Citizen science reveals large-scale effects of cities on bird diversity

In any city, several common characteristics catch the eye: high-rise buildings, endless pavement, and expansive human infrastructure like bridges and billboards. But cities are also home to green spaces such as large urban parks, gardens and golf courses. These matrices of urban habitats provide a wealth of resources that may benefit non-human city dwellers.

For birds, cities provide stable sources of food throughout the winter, such as cultivated plants, backyard feeders, and even trash. In addition, slightly warmer temperatures in cities generate ice-free water zones, an important resource for waterbirds. This prompted two graduate students and I at the University of New Mexico to ask, which species thrive in urban environments, and how does this affect the diversity of wintering birds across North America? Traversing the continent conducting extensive bird surveys—although tempting—was just not possible for a student project. So, to answer this question we turned to citizen science.

Each winter thousands of volunteers participate in the Christmas Bird Count, an annual census of winter birds administered by the Audubon Society. The survey is conducted in over 2,000 locations throughout much of the US and Canada, and is expanding to several Latin American, Caribbean and Pacific countries. This year alone, more than 55 million individual birds were counted! Such a colossal task could not be accomplished without the tens of thousands of committed citizen scientists who offer their time, enthusiasm, and local natural history expertise. They collect valuable information, allowing scientists to answer macroecological questions that cannot be addressed through traditional experiments or localized field studies.

To answer our questions, we combined survey data from the Christmas Bird Count (CBC) with land cover data from NASA satellite imagery. We then compared how species richness (the number of bird species at a location) and species turnover (how bird communities change across space) differ between urban and non-urban CBC sites.

The number of species found in urban and non-urban sites did not differ. However, the kinds of species present in each mattered. We found that urban sites had lower turnover of species than non-urban sites, meaning that bird communities were more similar to each other from one urban area to the next than between more natural, non-urban survey sites.

This is apparent when comparing the similarity of species between two survey locations to the distance between those locations (with a value of 1 meaning that the two locations share the exact same species and a value of 0 representing locations with completely different species). When comparing each individual survey location to all other survey locations, a distinct trend emerges. This type of comparison is called 'distance decay' and we found that the relationship to be very different when comparing non-urban (green) to urban (black) locations.
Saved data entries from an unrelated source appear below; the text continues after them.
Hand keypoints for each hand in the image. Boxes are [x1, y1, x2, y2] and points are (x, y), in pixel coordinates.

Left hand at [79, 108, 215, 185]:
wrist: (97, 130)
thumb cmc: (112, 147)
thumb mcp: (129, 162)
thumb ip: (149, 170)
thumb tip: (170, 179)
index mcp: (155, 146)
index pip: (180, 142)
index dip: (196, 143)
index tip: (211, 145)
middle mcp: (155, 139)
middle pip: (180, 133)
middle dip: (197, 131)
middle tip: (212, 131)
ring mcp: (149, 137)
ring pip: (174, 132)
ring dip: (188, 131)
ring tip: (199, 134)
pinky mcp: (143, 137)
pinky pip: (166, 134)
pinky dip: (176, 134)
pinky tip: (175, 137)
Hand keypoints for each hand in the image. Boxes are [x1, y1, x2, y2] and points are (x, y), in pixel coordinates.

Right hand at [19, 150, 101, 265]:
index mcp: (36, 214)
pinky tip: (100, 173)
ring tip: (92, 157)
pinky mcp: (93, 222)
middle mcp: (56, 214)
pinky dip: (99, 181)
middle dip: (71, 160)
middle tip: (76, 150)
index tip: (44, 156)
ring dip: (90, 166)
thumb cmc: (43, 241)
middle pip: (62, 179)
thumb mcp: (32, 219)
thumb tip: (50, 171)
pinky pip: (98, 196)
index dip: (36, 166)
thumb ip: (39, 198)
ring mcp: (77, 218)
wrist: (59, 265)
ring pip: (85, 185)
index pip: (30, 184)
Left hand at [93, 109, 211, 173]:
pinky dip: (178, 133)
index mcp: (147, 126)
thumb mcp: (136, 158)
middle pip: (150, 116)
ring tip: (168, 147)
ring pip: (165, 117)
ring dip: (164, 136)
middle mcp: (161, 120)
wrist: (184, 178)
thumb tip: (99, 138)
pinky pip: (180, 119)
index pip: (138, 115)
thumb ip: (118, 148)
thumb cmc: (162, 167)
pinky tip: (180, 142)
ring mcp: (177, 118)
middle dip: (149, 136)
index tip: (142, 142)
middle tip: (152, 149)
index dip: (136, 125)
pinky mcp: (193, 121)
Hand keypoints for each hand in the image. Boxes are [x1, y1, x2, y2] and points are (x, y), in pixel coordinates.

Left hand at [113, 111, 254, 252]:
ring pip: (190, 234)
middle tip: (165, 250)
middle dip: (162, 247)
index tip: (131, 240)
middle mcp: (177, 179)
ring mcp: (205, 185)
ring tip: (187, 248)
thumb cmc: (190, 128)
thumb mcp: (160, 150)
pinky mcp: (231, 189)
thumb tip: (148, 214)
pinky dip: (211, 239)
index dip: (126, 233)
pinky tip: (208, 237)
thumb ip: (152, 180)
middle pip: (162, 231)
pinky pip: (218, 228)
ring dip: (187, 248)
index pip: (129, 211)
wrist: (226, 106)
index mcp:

Urban bird communities tended to change more slowly across space than bird communities in non-urban areas. This means that two cities on opposite coasts of the US, such as Portland, Oregon and Portland, Maine (~4,000 km apart as the crow flies) will have more species in common than two relatively natural areas separated by the same distance.

This is due to two reasons. First, we found that abundances of birds were more similar across cities than across non-urban sites. This supports our idea that cities provide a stable influx of resources, such as food and water, regardless of differences in temperature and precipitation in surrounding natural areas. Similar and stable resources should support similar numbers of birds, regardless of location.

Second, cities share similar landscape features. For example, the city of Phoenix, with its parks and golf courses, is much more similar to Houston than the Sonoran Desert is to the subtropical forests and swamps outside of Houston. These similar urban habitats will support similar kinds of species, encouraging the establishment of species that are well suited to life around humans, including many non-native species, while reducing the presence of certain native species such as desert-adapted birds that cannot thrive in the desert oasis of Phoenix. Indeed, we saw that species found in urban areas tended to be more widespread – native and non-native – than species found in non-urban CBC survey sites.

Many people familiar with city birds may suspect that these patterns are driven by some of the more conspicuous non-native urban species (e.g., pigeons). We did in fact find that many non-natives were among the species that were present throughout all urban CBC sites (European Starlings, House Sparrows and Rock Pigeons), alongside several native generalists (Dark-eyed Juncos, Ring-billed Gulls and Canada Geese). The species which occurred more often in cities than in the non-urban sites tended to be aquatic species such as the American Coot, Wood Duck, Northern Shoveler and American Wigeon. (Check out Tables 1 and 2 in our paper to see a list of the most widespread species.) It's actually not so surprising that waterbirds were widespread, considering that cities are generally located near natural and artificial water bodies, providing suitable ice-free habitats for these birds year-round.

However, many of these non-native species were also quite common in the CBC's non-urban sites, indicating that human impacts extend far into adjacent natural landscapes. How humans facilitate the distributions of non-native species is an interesting avenue for future research.

Our study adds to the body of scientific evidence showing cities homogenize the diversity of birds and other various groups of plants and animals (e.g. McKinney 2006, Devictor et al., 2008 and Deguines et al., 2016). But thanks to the invaluable contributions of thousands of citizen scientists, we were able to tease apart the processes and identify the kinds of species that contribute to this homogenization.

This story is republished courtesy of PLOS Blogs: blogs.plos.org.